[What is expected]
Line by line, please look for the word "servicios" in the following records, then copy each line you find it in.

>>>>

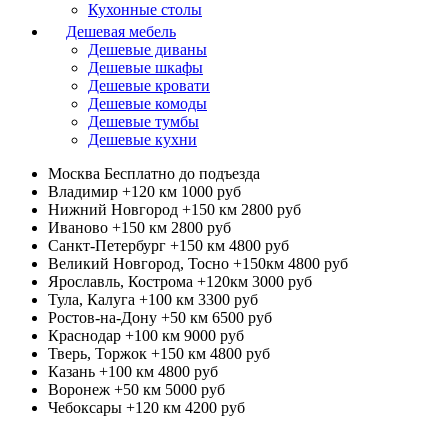
Кухонные столы
Дешевая мебель
Дешевые диваны
Дешевые шкафы
Дешевые кровати
Дешевые комоды
Дешевые тумбы
Дешевые кухни
Москва
Бесплатно до подъезда
Владимир +120 км
1000 руб
Нижний Новгород +150 км
2800 руб
Иваново +150 км
2800 руб
Санкт-Петербург +150 км
4800 руб
Великий Новгород, Тосно +150км
4800 руб
Ярославль, Кострома +120км
3000 руб
Тула, Калуга +100 км
3300 руб
Ростов-на-Дону +50 км
6500 руб
Краснодар +100 км
9000 руб
Тверь, Торжок +150 км
4800 руб
Казань +100 км
4800 руб
Воронеж +50 км
5000 руб
Чебоксары +120 км
4200 руб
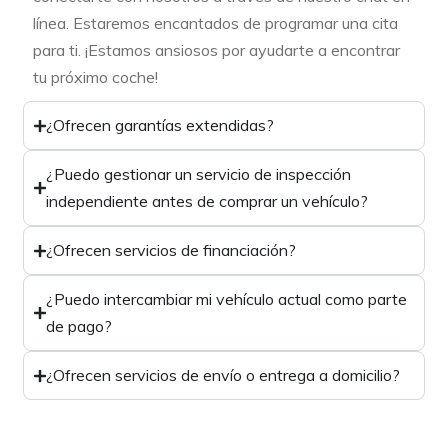
línea. Estaremos encantados de programar una cita
para ti. ¡Estamos ansiosos por ayudarte a encontrar
tu próximo coche!
¿Ofrecen garantías extendidas?
¿Puedo gestionar un servicio de inspección
independiente antes de comprar un vehículo?
¿Ofrecen servicios de financiación?
¿Puedo intercambiar mi vehículo actual como parte
de pago?
¿Ofrecen servicios de envío o entrega a domicilio?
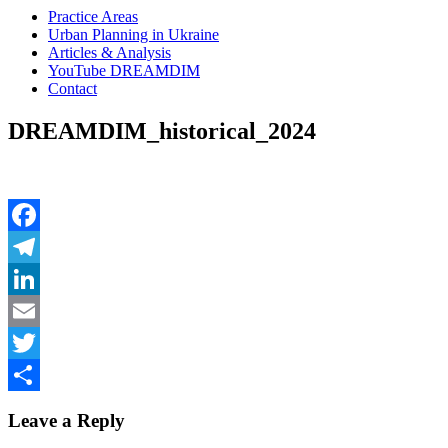
Practice Areas
Urban Planning in Ukraine
Articles & Analysis
YouTube DREAMDIM
Contact
DREAMDIM_historical_2024
Facebook
Telegram
LinkedIn
Email
Twitter
Share
Leave a Reply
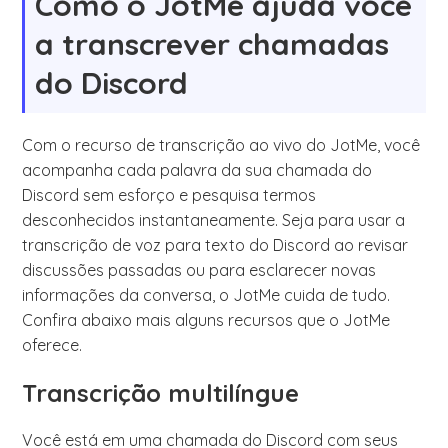
Como o JotMe ajuda você
a transcrever chamadas
do Discord
Com o recurso de transcrição ao vivo do JotMe, você
acompanha cada palavra da sua chamada do
Discord sem esforço e pesquisa termos
desconhecidos instantaneamente. Seja para usar a
transcrição de voz para texto do Discord ao revisar
discussões passadas ou para esclarecer novas
informações da conversa, o JotMe cuida de tudo.
Confira abaixo mais alguns recursos que o JotMe
oferece.
Transcrição multilíngue
Você está em uma chamada do Discord com seus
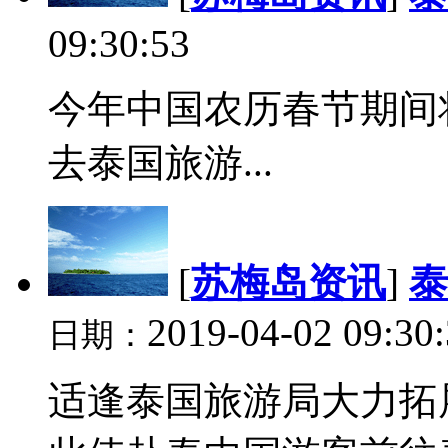
09:30:53
今年中国农历春节期间
去泰国旅游...
[
苏梅岛资讯
]
泰
2019-04-02 09:30
日期：
适逢泰国旅游局大力拓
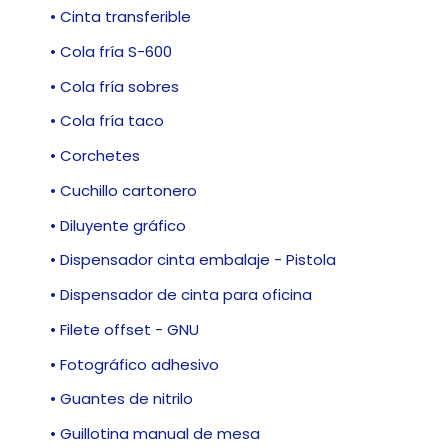
• Cinta transferible
• Cola fría S-600
• Cola fría sobres
• Cola fría taco
• Corchetes
• Cuchillo cartonero
• Diluyente gráfico
• Dispensador cinta embalaje - Pistola
• Dispensador de cinta para oficina
• Filete offset - GNU
• Fotográfico adhesivo
• Guantes de nitrilo
• Guillotina manual de mesa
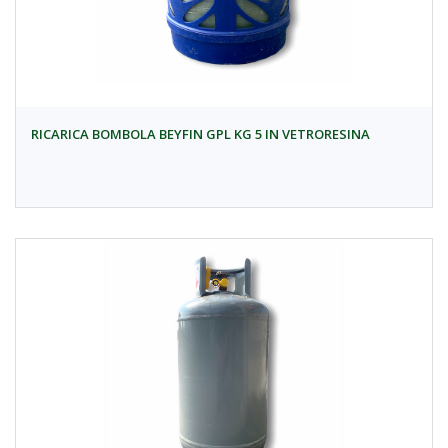
RICARICA BOMBOLA BEYFIN GPL KG 5 IN VETRORESINA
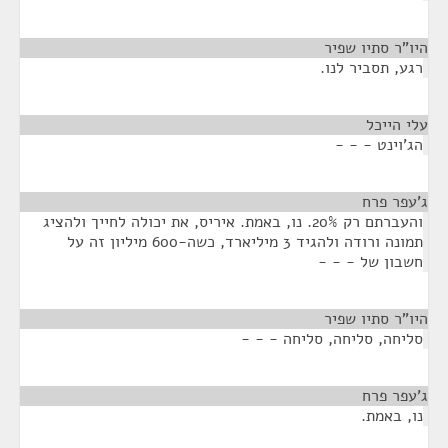
היו"ר סתיו שפיר
¶
רגע, תסביר לנו.
עלי הייכל
¶
הג'וינט - - -
ג'עפר פרח
¶
והעברתם רק 20%. נו, באמת. איריס, את יכולה לחייך ולהציג
תמונה ורודה ולהגיד 3 מיליארד, כשה-600 מיליון זה על
חשבון של - - -
היו"ר סתיו שפיר
¶
סליחה, סליחה, סליחה - - -
ג'עפר פרח
¶
נו, באמת.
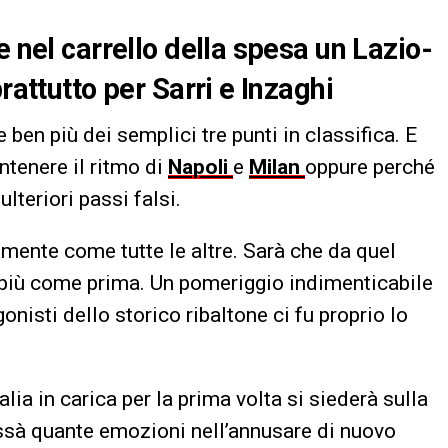
e nel carrello della spesa un Lazio-
rattutto per Sarri e Inzaghi
re ben più dei semplici tre punti in classifica. E
ntenere il ritmo di
Napoli
e
Milan
oppure perché
lteriori passi falsi.
tamente come tutte le altre. Sarà che da quel
o più come prima. Un pomeriggio indimenticabile
agonisti dello storico ribaltone ci fu proprio lo
alia in carica per la prima volta si siederà sulla
issà quante emozioni nell’annusare di nuovo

<<<<

[Written answer]
¿Ofrecen servicios de financiación?
¿Ofrecen servicios de envío o entrega a domicilio?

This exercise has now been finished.